Andrew Radford, chief executive of the eating disorder charity Beat, told Sky News “mental illness has always been the poor relation in the health service as eating disorders have often been under-identified as the mental illnesses that they are”.

He added: “They are often dismissed as diets gone wrong or caddy eating and that is so far from the truth.

“They are severe mental illnesses that cause lasting health damage and in sad cases death.

“Unfortunately it’s quite possible for a medical student to go through his or her training and qualify as a doctor without having a single moment of training in how to identify or treat an eating disorder.

“While we have a system like this and in the case of medical education no one really taking responsibility for addressing it properly we’re going to continue to have problems.”

Dominique Griffin was 17 when she was admitted to hospital with anorexia.

Doctors told her she was just days away from death.

“You feel trapped,” she said. “Your whole day revolves around the eating disorder.

“You feel like you’ve got no one to talk to because no one understands you.”

Now fully recovered, the 27-year-old from Hawley is married and has a young daughter. She believes she owes her life to the treatment she received.

“I don’t think I would be here today and I thank my lucky stars every single day for how they decided to treat me,” she says.

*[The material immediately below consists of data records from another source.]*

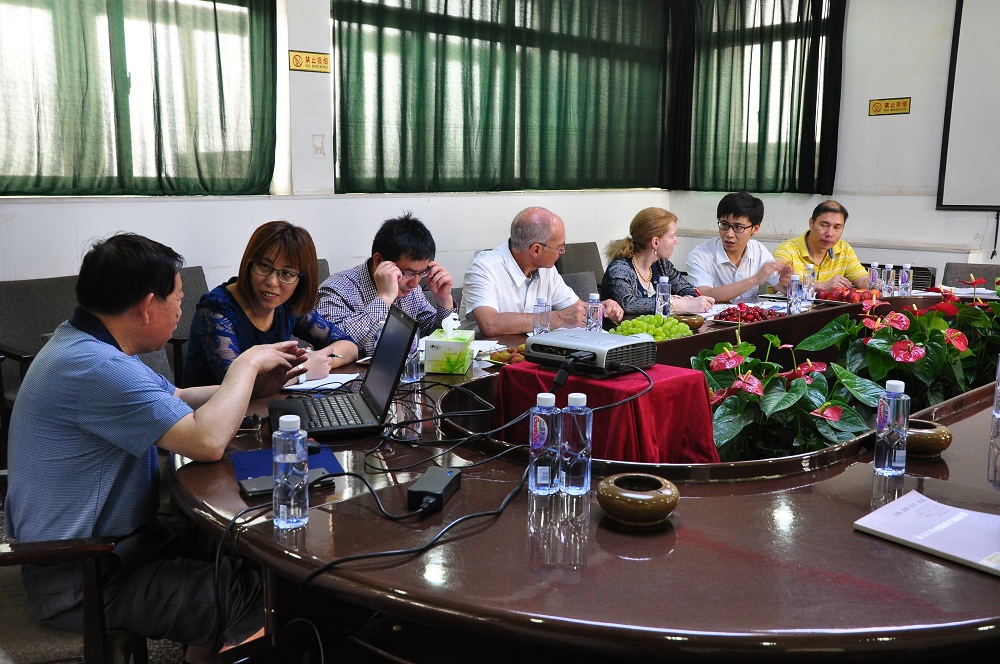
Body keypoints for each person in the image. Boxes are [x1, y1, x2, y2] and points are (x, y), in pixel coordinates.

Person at [3, 233, 306, 660]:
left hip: (120, 545)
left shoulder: (86, 343)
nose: (181, 310)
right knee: (251, 593)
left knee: (240, 547)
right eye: (177, 300)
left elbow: (177, 398)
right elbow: (206, 441)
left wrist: (253, 386)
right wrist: (247, 363)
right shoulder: (96, 367)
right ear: (148, 305)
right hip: (83, 575)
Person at [185, 220, 357, 389]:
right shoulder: (216, 309)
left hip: (271, 402)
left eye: (287, 273)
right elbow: (234, 384)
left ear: (301, 280)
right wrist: (302, 371)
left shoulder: (288, 304)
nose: (272, 282)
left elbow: (349, 346)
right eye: (264, 266)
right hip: (211, 406)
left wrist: (320, 360)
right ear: (249, 264)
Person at [460, 207, 624, 337]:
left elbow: (575, 309)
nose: (563, 252)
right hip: (487, 360)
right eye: (560, 247)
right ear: (536, 250)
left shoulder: (547, 270)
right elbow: (490, 324)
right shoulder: (484, 267)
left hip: (530, 353)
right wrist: (558, 318)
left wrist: (599, 308)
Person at [315, 212, 457, 356]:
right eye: (407, 273)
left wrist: (444, 301)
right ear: (378, 261)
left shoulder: (411, 291)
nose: (415, 284)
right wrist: (384, 299)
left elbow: (433, 336)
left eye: (421, 273)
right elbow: (333, 348)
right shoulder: (336, 290)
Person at [600, 207, 716, 315]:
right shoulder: (620, 269)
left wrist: (687, 300)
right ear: (655, 242)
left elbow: (689, 290)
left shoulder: (662, 264)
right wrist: (677, 304)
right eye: (672, 236)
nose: (676, 241)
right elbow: (628, 304)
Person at [685, 192, 792, 304]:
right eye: (724, 224)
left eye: (738, 227)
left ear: (755, 229)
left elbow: (782, 288)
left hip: (748, 315)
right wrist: (754, 280)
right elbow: (704, 295)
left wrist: (785, 284)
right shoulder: (700, 255)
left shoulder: (759, 251)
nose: (729, 234)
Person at [773, 200, 870, 291]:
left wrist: (876, 282)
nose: (830, 234)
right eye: (824, 225)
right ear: (811, 223)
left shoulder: (844, 249)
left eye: (837, 227)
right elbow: (778, 283)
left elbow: (862, 280)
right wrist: (822, 286)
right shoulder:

Her recovery, she believes, is proof Averil could also have overcome the illness with the right treatment.

“It makes me angry that she didn’t get the help that she needed. It makes me so incredibly upset because she could have had a life,” she says.

“There is life after an eating disorder. I know some people can’t see a way out but there is a way out.”

An NHS spokesperson said: “The important and deeply concerning findings and learning set out by the coroner must be acted on by all those services involved.

“The NHS will continue to expand and improve access to eating disorder services, including in Cambridgeshire and Peterborough to strengthen how adult eating disorder services work together.”